Heilige? Aktivistin? Hexe? Oder doch nur ganz normaler Alltagsmensch? In ihrer klugen, unterhaltsamen Inszenierung spürt Leonie Böhm zusammen mit drei Schauspielerinnen und einer Musikerin dem Mythos Johanna nach.

„Wir sind Johanna“ – Wiebke Mollenhauer, Fritzi Ernst, Maja Beckmann, Josefine Israel – Foto: Sinje Hasheider

DIE KRITIK

Es heißt, sie habe als Dreizehnjährige beim Schafehüten Stimmen gehört. Sie solle dem geschwächten König Karl zur Krone und Frankreich zum Sieg gegen die Engländer verhelfen. Johanna nimmt den Auftrag an und hat Erfolg: Karl wird gekrönt, sie kämpft weiter für den Sieg, gerät aber in Gefangenschaft und wird schließlich von der Inquisition als Hexe verbrannt. Erst Jahrhunderte später spricht der Papst sie heilig.

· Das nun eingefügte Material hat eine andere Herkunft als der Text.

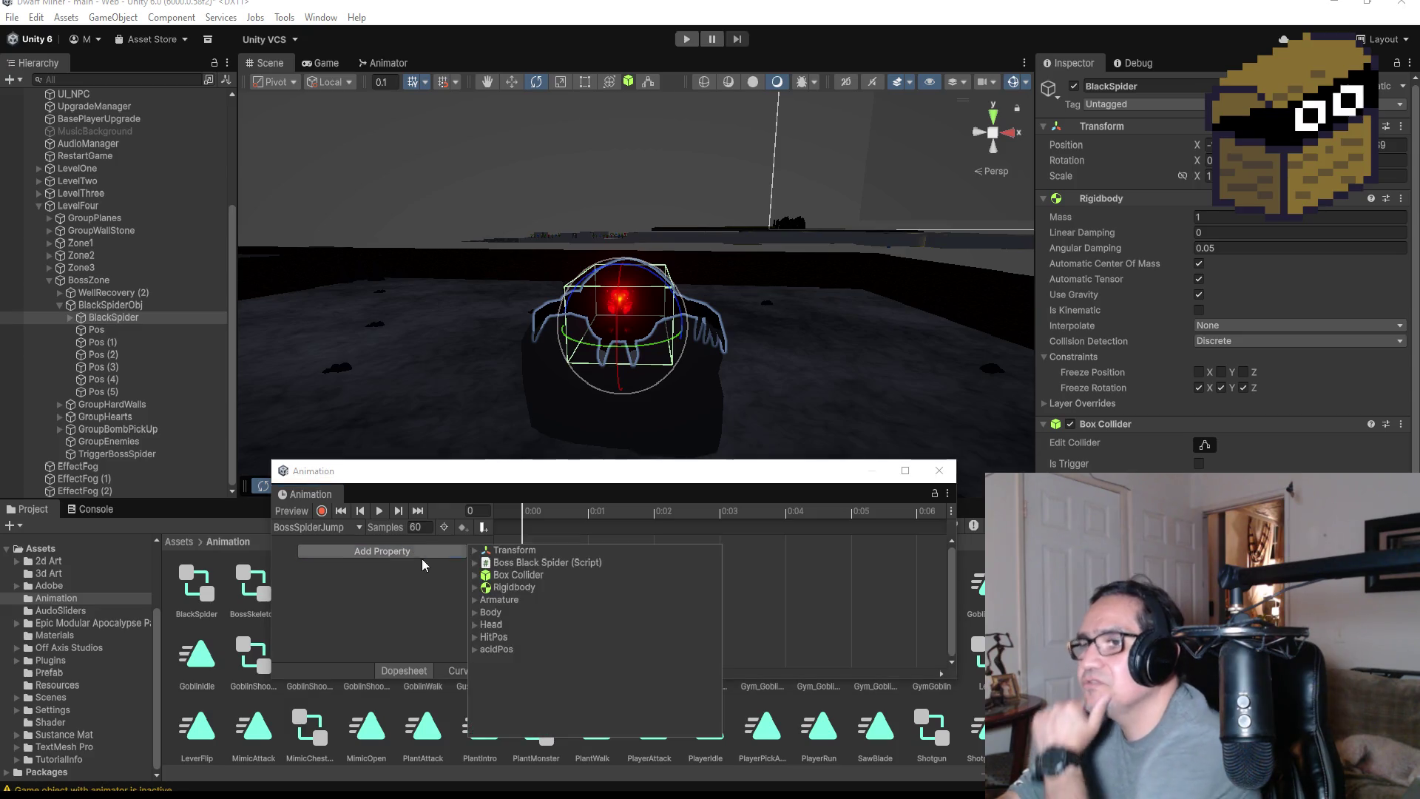
left_click(477, 550)
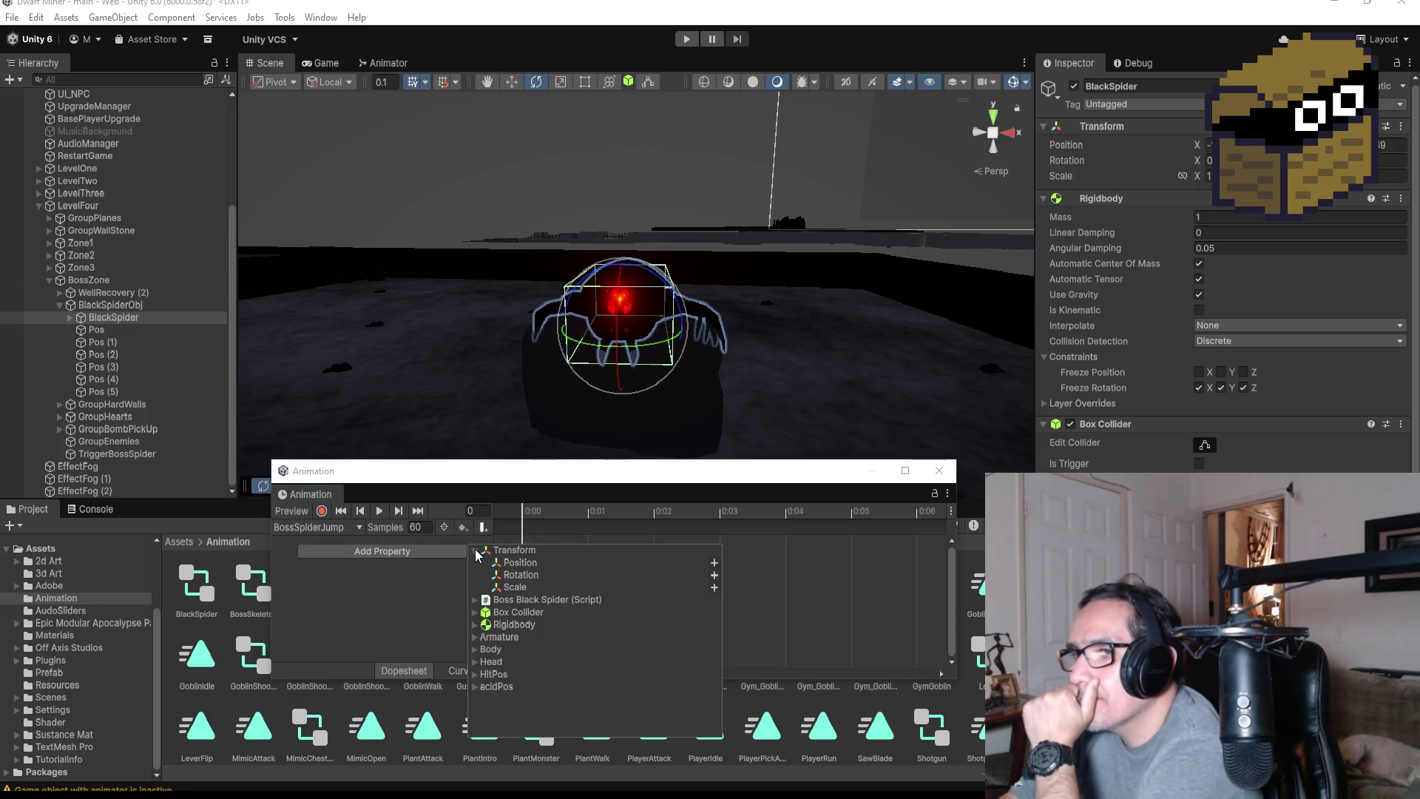
left_click(476, 551)
left_click(475, 600)
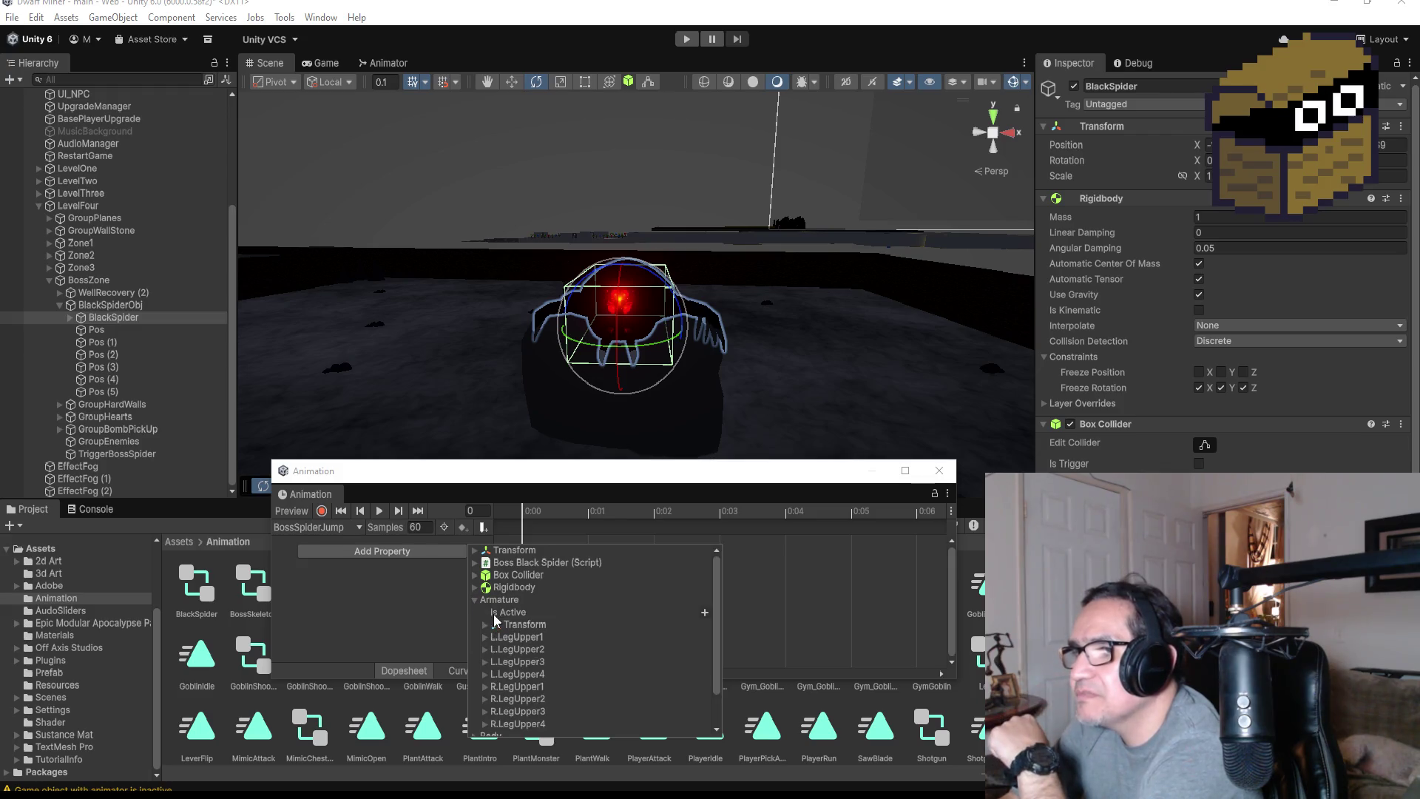
left_click(485, 626)
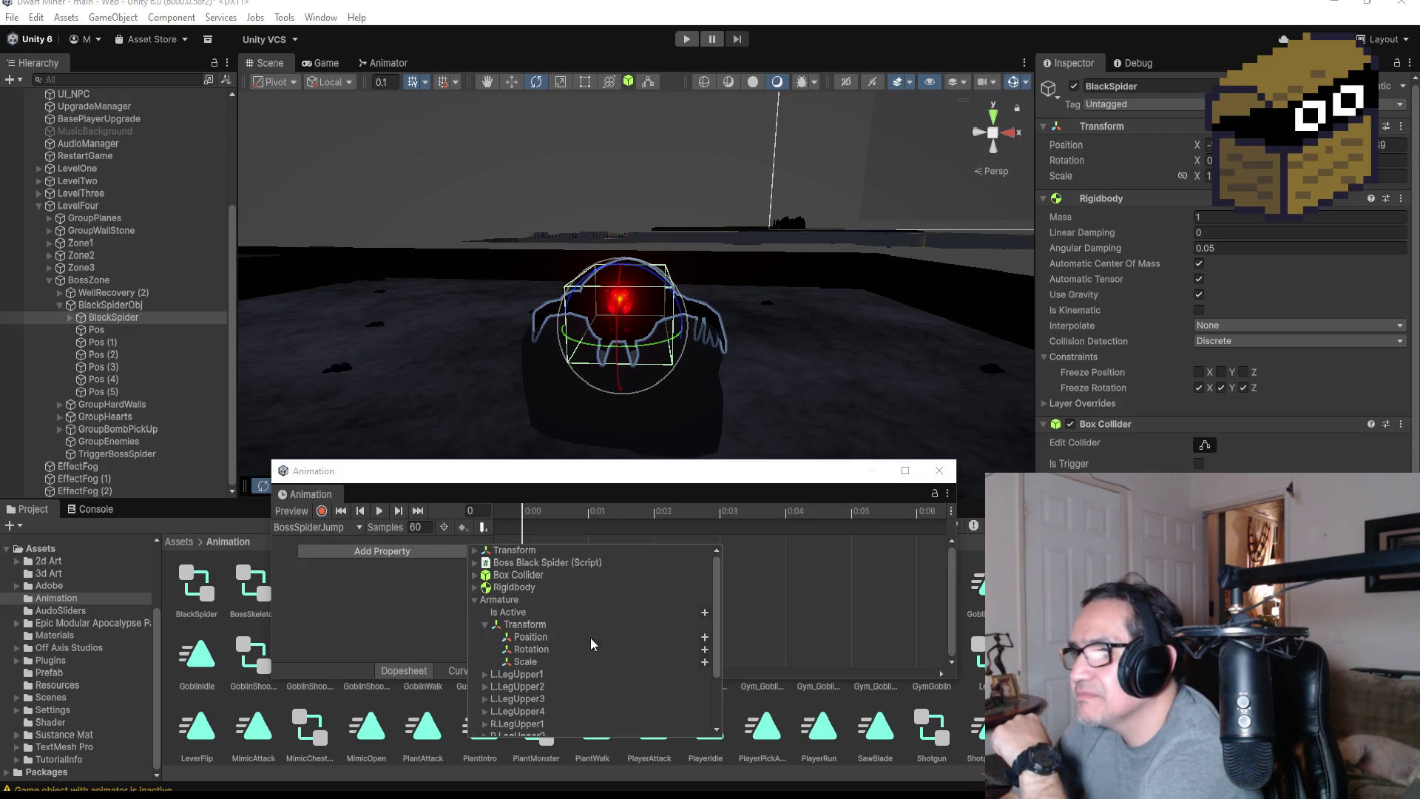
left_click(705, 650)
Select the Armature rotation keyframes at the 1:00 mark
scroll(891, 567, "down", 3)
scroll(888, 569, "down", 5)
scroll(836, 568, "down", 3)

So geht die Legende. So etwas macht einen Menschen zum Mythos. Unter dem Titel „Die Jungfrau von Orléans“ schreibt Friedrich Schiller Ende des 18. Jahrhunderts eine „romantische Tragödie“, in der Johanna für den Kampf und das Volk jegliche Gefühle zurückstellt. „In rauhes Erz sollst du die Glieder schnüren, mit Stahl bedecken deine zarte Brust“, hatten die Stimmen befohlen. Und Johanna, die sich ausgerechnet in einen Engländer verliebt, entsagt ihrer Liebe, wird – nach Schiller – dadurch innerlich frei. Ihre Kräfte wachsen, sie entkommt der Gefangenschaft und fällt in ihrem letzten Kampf als Heldin.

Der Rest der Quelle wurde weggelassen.